R – Shell script/regex: extraction across multiple lines

extractlinesregexshell

I'm trying to write a log parsing script to extract failed events. I can pull these with grep:

$ grep -A5 "FAILED" log.txt

2008-08-19 17:50:07 [7052] [14] DEBUG:      data: 3a 46 41 49 4c 45 44 20 20 65 72 72 3a 30 32 33   :FAILED  err:023
2008-08-19 17:50:07 [7052] [14] DEBUG:      data: 20 74 65 78 74 3a 20 00                            text: .
2008-08-19 17:50:07 [7052] [14] DEBUG:    Octet string dump ends.
2008-08-19 17:50:07 [7052] [14] DEBUG: SMPP PDU dump ends.
2008-08-19 17:50:07 [7052] [14] DEBUG: SMPP[test] handle_pdu, got DLR
2008-08-19 17:50:07 [7052] [14] DEBUG: DLR[internal]: Looking for DLR smsc=test, ts=1158667543, dst=447872123456, type=2
--
2008-08-19 17:50:07 [7052] [8] DEBUG:      data: 3a 46 41 49 4c 45 44 20 20 65 72 72 3a 30 32 34   :FAILED  err:024
2008-08-19 17:50:07 [7052] [8] DEBUG:      data: 20 74 65 78 74 3a 20 00                            text: .
2008-08-19 17:50:07 [7052] [8] DEBUG:    Octet string dump ends.
2008-08-19 17:50:07 [7052] [8] DEBUG: SMPP PDU dump ends.
2008-08-19 17:50:07 [7052] [8] DEBUG: SMPP[test] handle_pdu, got DLR
2008-08-19 17:50:07 [7052] [8] DEBUG: DLR[internal]: Looking for DLR smsc=test, ts=1040097716, dst=447872987654, type=2

What I'm interested in is, for each block, the error code (i.e. the "023" part of ":FAILED err:023" on the first line) and the dst number (i.e."447872123456" from "dst=447872123456" on the last line.)

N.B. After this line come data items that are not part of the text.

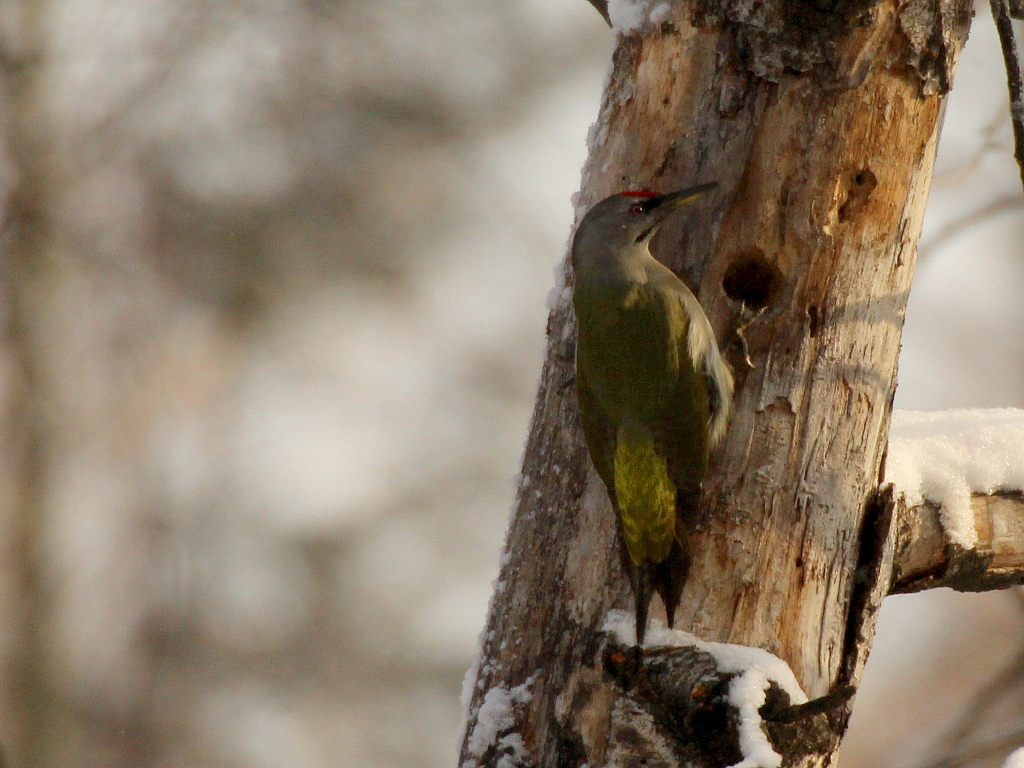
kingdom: Animalia
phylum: Chordata
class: Aves
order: Piciformes
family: Picidae
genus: Picus
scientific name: Picus canus
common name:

Can anyone help with a shell one-liner to extract those two values, or provide some hints as to how I should approach this?

Best Solution

grep -A 5 FAILED log.txt | \              # Get FAILED and dst and other lines
    egrep '(FAILED|dst=)' | \             # Just the FAILED/dst lines
    egrep -o "err:[0-9]*|dst=[0-9]*" | \  # Just the err: and dst= phrases
    cut -d':' -f 2 | \                    # Strip "err:" from err: lines
    cut -d '=' -f 2 | \                   # Strip "dst=" from dst= lines
    xargs -n 2                            # Combine pairs of numbers

023 447872123456
024 447872987654

As with all shell "one"-liners, there is almost certainly a more elegant way to do this. However, I find the iterative approach very successful for getting what I want: start with too much information (your grep), then narrow down the lines I want (with grep), then snip out the parts of each line that I want (with cut).

While using the linux toolbox takes more lines, you only have to know the basics of a few commands to do just about anything you want. An alternative is to use awk, python, or other scripting languages, which require more specialized programming knowledge but will take less screen space.